Raudaschl / rag-fusion

Other
803 stars 99 forks source link

Does multiple queries makes sense in a vector space? #7

Open DavidGOrtega opened 8 months ago

DavidGOrtega commented 8 months ago

👋

Interesting work! However I do not fully understand the need of generating multiple queries doing a vector search. Once the query is transformed into a vector the search is latent space centric so it will retrieve documents close to our vector. The rewritten queries will be semantically similar and I would not expect much benefit from this. The downside is the cost effectiveness having to multiply the number of queries and vector calculation for each query.

However, a completely different scenario would be generating the different queries in solely text based search DBs where having the same query reformulated with even different words that could retrieve semantically similar documents improving the results.

Have you made some comparison tests?

WDYT?

Raudaschl commented 8 months ago

Hi David,

Your question delves into the core of our methodological approach, and I appreciate the opportunity to clarify the rationale behind generating multiple queries in a vector search context :-)

The primary reason for employing multiple queries, despite the apparent semantic similarity post-vector transformation, is twofold.

First, it aims to capture the nuanced facets of complex queries that a single vector representation might not fully encapsulate. While it’s true that transforming a query into a vector places it in a latent space where documents of close proximity are retrieved, this process might not always grasp the multi-dimensional aspects of certain queries.

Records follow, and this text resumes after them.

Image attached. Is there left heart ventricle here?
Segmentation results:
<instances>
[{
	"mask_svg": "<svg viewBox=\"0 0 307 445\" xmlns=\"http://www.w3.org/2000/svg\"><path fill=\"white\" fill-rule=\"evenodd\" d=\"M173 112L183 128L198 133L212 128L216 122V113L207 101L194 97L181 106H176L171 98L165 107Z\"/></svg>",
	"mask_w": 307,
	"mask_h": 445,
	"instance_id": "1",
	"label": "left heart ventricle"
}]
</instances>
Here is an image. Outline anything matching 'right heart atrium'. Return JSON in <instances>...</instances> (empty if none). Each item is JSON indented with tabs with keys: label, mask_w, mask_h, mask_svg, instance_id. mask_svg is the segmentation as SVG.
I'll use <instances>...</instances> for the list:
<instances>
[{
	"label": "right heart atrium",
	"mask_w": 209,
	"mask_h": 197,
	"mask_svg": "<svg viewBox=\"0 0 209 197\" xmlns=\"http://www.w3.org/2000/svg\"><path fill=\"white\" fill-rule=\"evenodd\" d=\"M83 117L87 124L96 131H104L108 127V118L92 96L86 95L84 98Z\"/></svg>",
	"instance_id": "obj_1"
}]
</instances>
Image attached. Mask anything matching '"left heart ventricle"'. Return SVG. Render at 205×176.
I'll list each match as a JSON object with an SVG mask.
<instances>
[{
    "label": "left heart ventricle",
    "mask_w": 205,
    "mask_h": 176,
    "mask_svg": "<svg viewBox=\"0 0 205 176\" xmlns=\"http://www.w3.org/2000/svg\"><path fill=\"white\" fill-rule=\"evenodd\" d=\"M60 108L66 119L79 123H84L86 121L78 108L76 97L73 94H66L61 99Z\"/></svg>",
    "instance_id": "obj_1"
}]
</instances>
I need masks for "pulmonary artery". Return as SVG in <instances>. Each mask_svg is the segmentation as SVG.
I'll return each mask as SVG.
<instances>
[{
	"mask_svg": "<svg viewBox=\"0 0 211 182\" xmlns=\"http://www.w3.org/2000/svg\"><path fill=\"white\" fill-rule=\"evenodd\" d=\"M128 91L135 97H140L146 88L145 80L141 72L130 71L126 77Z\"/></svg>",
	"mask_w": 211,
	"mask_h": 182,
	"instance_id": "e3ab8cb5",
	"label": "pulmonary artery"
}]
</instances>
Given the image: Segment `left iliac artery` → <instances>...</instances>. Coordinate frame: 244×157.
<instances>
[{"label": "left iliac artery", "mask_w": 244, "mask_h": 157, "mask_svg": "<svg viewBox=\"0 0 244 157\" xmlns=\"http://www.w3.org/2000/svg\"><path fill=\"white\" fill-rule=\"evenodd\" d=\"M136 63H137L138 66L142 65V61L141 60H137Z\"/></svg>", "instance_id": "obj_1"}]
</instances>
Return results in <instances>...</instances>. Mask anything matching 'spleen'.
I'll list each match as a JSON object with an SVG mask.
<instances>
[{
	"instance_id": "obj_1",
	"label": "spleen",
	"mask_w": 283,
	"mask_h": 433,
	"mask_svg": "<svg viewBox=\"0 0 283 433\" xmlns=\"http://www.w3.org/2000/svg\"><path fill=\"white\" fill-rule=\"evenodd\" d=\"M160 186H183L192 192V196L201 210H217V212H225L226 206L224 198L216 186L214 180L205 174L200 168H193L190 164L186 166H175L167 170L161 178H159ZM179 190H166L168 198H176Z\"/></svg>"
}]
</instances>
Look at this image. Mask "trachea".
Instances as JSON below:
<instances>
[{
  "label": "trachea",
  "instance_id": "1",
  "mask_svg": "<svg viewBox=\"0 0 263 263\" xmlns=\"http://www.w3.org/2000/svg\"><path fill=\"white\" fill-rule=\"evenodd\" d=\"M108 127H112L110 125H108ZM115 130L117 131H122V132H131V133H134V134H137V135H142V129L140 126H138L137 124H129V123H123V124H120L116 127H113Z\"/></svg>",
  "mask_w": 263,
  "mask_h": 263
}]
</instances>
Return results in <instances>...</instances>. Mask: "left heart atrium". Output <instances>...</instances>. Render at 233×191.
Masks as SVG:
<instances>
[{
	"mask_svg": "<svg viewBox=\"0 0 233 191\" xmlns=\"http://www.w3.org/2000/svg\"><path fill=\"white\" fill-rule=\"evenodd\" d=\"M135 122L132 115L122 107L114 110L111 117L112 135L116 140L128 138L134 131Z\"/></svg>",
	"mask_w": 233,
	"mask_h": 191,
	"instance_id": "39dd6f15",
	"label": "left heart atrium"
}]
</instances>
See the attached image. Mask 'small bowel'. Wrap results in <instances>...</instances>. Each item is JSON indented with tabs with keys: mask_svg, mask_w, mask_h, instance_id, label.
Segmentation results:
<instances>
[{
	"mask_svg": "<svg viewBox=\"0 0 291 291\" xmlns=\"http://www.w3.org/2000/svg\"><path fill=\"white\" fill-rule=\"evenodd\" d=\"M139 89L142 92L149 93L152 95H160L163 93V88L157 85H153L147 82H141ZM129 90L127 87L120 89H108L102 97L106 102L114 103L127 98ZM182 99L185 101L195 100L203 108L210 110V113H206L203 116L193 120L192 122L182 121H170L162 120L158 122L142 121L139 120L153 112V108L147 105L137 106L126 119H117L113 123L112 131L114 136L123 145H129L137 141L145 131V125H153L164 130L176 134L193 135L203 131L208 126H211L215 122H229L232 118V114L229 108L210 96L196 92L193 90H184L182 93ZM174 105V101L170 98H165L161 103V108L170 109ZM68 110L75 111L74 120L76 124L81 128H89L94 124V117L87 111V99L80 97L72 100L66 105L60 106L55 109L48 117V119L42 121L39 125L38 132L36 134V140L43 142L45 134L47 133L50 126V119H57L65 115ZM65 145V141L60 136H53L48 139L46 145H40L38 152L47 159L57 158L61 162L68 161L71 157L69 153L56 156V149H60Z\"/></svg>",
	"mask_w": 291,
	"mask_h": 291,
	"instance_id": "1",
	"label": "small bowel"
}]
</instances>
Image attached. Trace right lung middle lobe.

By generating variations, we aim to explore these latent spaces more thoroughly, ensuring a broader yet still relevant coverage of potential results.

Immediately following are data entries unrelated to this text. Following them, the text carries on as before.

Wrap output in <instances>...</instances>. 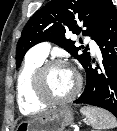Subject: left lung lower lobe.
I'll return each mask as SVG.
<instances>
[{"label": "left lung lower lobe", "instance_id": "1", "mask_svg": "<svg viewBox=\"0 0 117 131\" xmlns=\"http://www.w3.org/2000/svg\"><path fill=\"white\" fill-rule=\"evenodd\" d=\"M95 42L102 53V64L94 69L89 59L83 66L86 86L74 103L101 107L117 117V10L112 1L104 13Z\"/></svg>", "mask_w": 117, "mask_h": 131}]
</instances>
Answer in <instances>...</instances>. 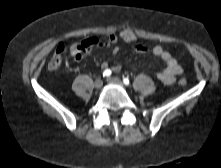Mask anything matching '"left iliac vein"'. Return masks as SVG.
<instances>
[{
    "label": "left iliac vein",
    "mask_w": 221,
    "mask_h": 168,
    "mask_svg": "<svg viewBox=\"0 0 221 168\" xmlns=\"http://www.w3.org/2000/svg\"><path fill=\"white\" fill-rule=\"evenodd\" d=\"M107 81L111 84H115V85H119V86H123L122 81L117 78V77H112V78H107Z\"/></svg>",
    "instance_id": "4c4485c4"
}]
</instances>
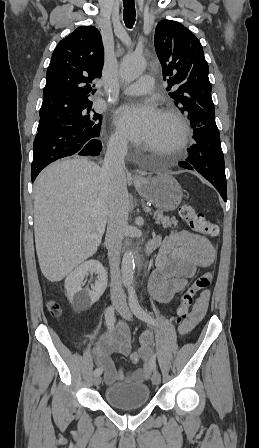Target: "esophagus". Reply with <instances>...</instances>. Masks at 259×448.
<instances>
[{"mask_svg": "<svg viewBox=\"0 0 259 448\" xmlns=\"http://www.w3.org/2000/svg\"><path fill=\"white\" fill-rule=\"evenodd\" d=\"M141 177L138 174H134L133 175V180H139Z\"/></svg>", "mask_w": 259, "mask_h": 448, "instance_id": "esophagus-1", "label": "esophagus"}]
</instances>
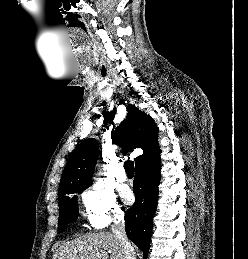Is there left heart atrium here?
Segmentation results:
<instances>
[{"label": "left heart atrium", "instance_id": "obj_1", "mask_svg": "<svg viewBox=\"0 0 248 259\" xmlns=\"http://www.w3.org/2000/svg\"><path fill=\"white\" fill-rule=\"evenodd\" d=\"M121 196L126 203H131L133 201V194L128 188L121 190Z\"/></svg>", "mask_w": 248, "mask_h": 259}]
</instances>
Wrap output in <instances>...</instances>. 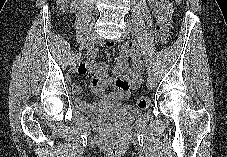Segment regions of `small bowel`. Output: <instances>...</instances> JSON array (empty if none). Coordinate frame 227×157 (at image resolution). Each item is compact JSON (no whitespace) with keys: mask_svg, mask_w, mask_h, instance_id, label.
<instances>
[{"mask_svg":"<svg viewBox=\"0 0 227 157\" xmlns=\"http://www.w3.org/2000/svg\"><path fill=\"white\" fill-rule=\"evenodd\" d=\"M147 1L153 14L162 17L164 22H166L172 13L171 2L169 0ZM109 46H112V44H109ZM128 59L131 60V67H129ZM143 68L140 52L133 42L128 43L122 48L114 68V76L108 75V66L106 63L97 62L93 58L80 63L77 72L89 76L91 88L100 100L92 103L84 101L80 96L81 87L79 85H73L71 90L76 95L75 103L77 107L85 112H94L110 103H118L127 99L130 92L139 85ZM107 87H113L114 91L107 94L105 91Z\"/></svg>","mask_w":227,"mask_h":157,"instance_id":"1","label":"small bowel"}]
</instances>
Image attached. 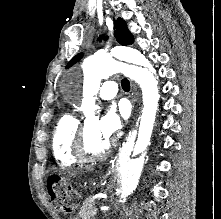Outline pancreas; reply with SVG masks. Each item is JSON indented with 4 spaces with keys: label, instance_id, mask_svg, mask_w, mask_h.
Wrapping results in <instances>:
<instances>
[{
    "label": "pancreas",
    "instance_id": "obj_1",
    "mask_svg": "<svg viewBox=\"0 0 221 219\" xmlns=\"http://www.w3.org/2000/svg\"><path fill=\"white\" fill-rule=\"evenodd\" d=\"M95 204L91 199L85 200L79 212L81 219H92L94 217L96 214Z\"/></svg>",
    "mask_w": 221,
    "mask_h": 219
}]
</instances>
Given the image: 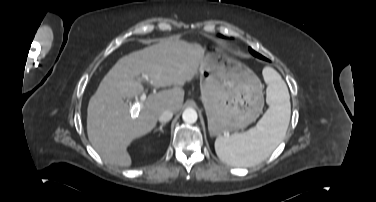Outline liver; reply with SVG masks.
<instances>
[{
	"instance_id": "liver-1",
	"label": "liver",
	"mask_w": 376,
	"mask_h": 202,
	"mask_svg": "<svg viewBox=\"0 0 376 202\" xmlns=\"http://www.w3.org/2000/svg\"><path fill=\"white\" fill-rule=\"evenodd\" d=\"M205 49L184 40L162 39L158 44L120 58L104 76L87 108V134L96 152L108 163L129 167L130 143L157 124L167 109L178 112L183 104L181 88L196 75ZM140 75L161 88L173 89L150 94L134 112L124 99L136 98L144 92Z\"/></svg>"
}]
</instances>
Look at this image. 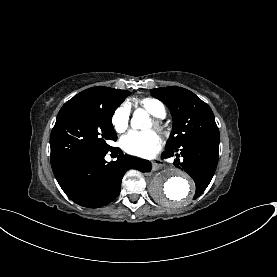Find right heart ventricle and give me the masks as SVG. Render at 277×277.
<instances>
[{
	"label": "right heart ventricle",
	"mask_w": 277,
	"mask_h": 277,
	"mask_svg": "<svg viewBox=\"0 0 277 277\" xmlns=\"http://www.w3.org/2000/svg\"><path fill=\"white\" fill-rule=\"evenodd\" d=\"M140 105L155 117H164L165 108L161 102L152 98H145L141 100Z\"/></svg>",
	"instance_id": "e07e8e85"
}]
</instances>
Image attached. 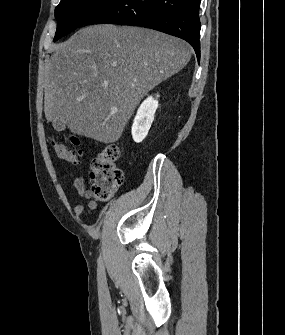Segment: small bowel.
Returning a JSON list of instances; mask_svg holds the SVG:
<instances>
[{"instance_id":"1","label":"small bowel","mask_w":285,"mask_h":335,"mask_svg":"<svg viewBox=\"0 0 285 335\" xmlns=\"http://www.w3.org/2000/svg\"><path fill=\"white\" fill-rule=\"evenodd\" d=\"M74 186L76 190L79 192V194L89 198L91 197V194L85 189L84 182L81 178H77L74 182ZM89 208L94 209L96 208V202L95 201H90L89 202ZM84 211L83 206L79 205L75 207V214L76 215H81Z\"/></svg>"}]
</instances>
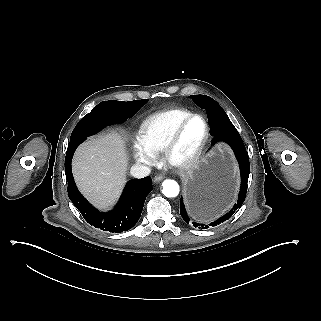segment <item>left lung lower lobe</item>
<instances>
[{
    "mask_svg": "<svg viewBox=\"0 0 321 321\" xmlns=\"http://www.w3.org/2000/svg\"><path fill=\"white\" fill-rule=\"evenodd\" d=\"M207 115L210 124V133L213 136L212 144H215L218 141H224L228 143L235 153V156L239 162L241 172V187L237 203L227 214L209 224V226H216L229 219L234 214V212L243 204L247 193V183L250 172V164L248 160V154L246 152V148L241 139V136L234 127V125L228 124L229 119L226 113L217 109H209L207 110ZM180 214L183 220L187 224H189L190 218L187 215L182 197L180 201ZM192 224L194 227H199L202 229L208 228V225L205 224H199L196 222H192Z\"/></svg>",
    "mask_w": 321,
    "mask_h": 321,
    "instance_id": "obj_1",
    "label": "left lung lower lobe"
}]
</instances>
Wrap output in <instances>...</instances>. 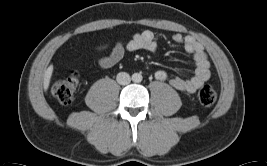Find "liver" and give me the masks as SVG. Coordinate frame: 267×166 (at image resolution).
<instances>
[{
	"mask_svg": "<svg viewBox=\"0 0 267 166\" xmlns=\"http://www.w3.org/2000/svg\"><path fill=\"white\" fill-rule=\"evenodd\" d=\"M53 73V65H50L45 73H44V77H43V88L45 91H47V89L49 88V84H50V79Z\"/></svg>",
	"mask_w": 267,
	"mask_h": 166,
	"instance_id": "liver-1",
	"label": "liver"
}]
</instances>
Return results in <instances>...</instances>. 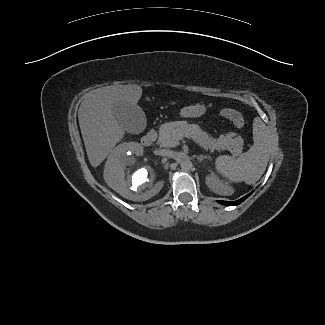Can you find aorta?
Here are the masks:
<instances>
[{
    "instance_id": "1",
    "label": "aorta",
    "mask_w": 325,
    "mask_h": 325,
    "mask_svg": "<svg viewBox=\"0 0 325 325\" xmlns=\"http://www.w3.org/2000/svg\"><path fill=\"white\" fill-rule=\"evenodd\" d=\"M192 162L190 160H183L181 163H180V167L183 171H190L191 168H192Z\"/></svg>"
}]
</instances>
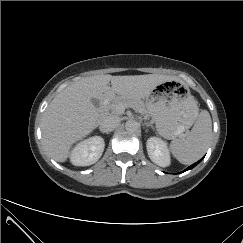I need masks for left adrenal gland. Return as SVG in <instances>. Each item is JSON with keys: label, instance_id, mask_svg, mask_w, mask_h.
Instances as JSON below:
<instances>
[{"label": "left adrenal gland", "instance_id": "left-adrenal-gland-1", "mask_svg": "<svg viewBox=\"0 0 243 243\" xmlns=\"http://www.w3.org/2000/svg\"><path fill=\"white\" fill-rule=\"evenodd\" d=\"M144 126L153 128L152 125H150L149 123H144Z\"/></svg>", "mask_w": 243, "mask_h": 243}]
</instances>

Second, and crucially, generating multiple similar queries and observing the consistency in results serves to build confidence in the robustness and reliability of the search outcomes. When similar but subtly different queries yield the same results, it underscores the search algorithm’s capability to successfully cover multiple perspectives and interpretations of a query, enhancing user trust in the system’s comprehensiveness and accuracy.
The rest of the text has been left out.